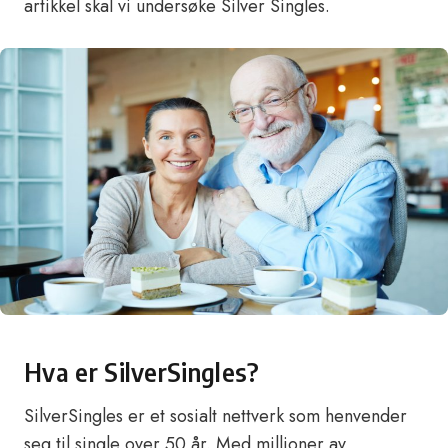
artikkel skal vi undersøke Silver Singles.
Hva er SilverSingles?
SilverSingles er et sosialt nettverk som henvender
seg til single over 50 år. Med millioner av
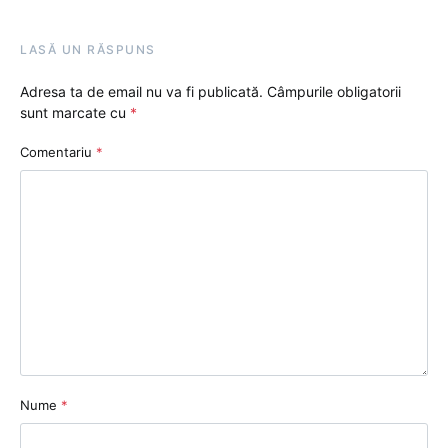
LASĂ UN RĂSPUNS
Adresa ta de email nu va fi publicată.
Câmpurile obligatorii
sunt marcate cu
*
Comentariu
*
Nume
*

과제 안내:
위 항목에 있는 줄을 모두 한 글자도 바꾸지 말고 다시 옮겨 적으세요. 그림은 답에서 빼 주세요.

문제 풀이:
artikkel skal vi undersøke Silver Singles.
Hva er SilverSingles?
SilverSingles er et sosialt nettverk som henvender
seg til single over 50 år. Med millioner av
LASĂ UN RĂSPUNS
Adresa ta de email nu va fi publicată.
Câmpurile obligatorii
sunt marcate cu
*
Comentariu
*
Nume
*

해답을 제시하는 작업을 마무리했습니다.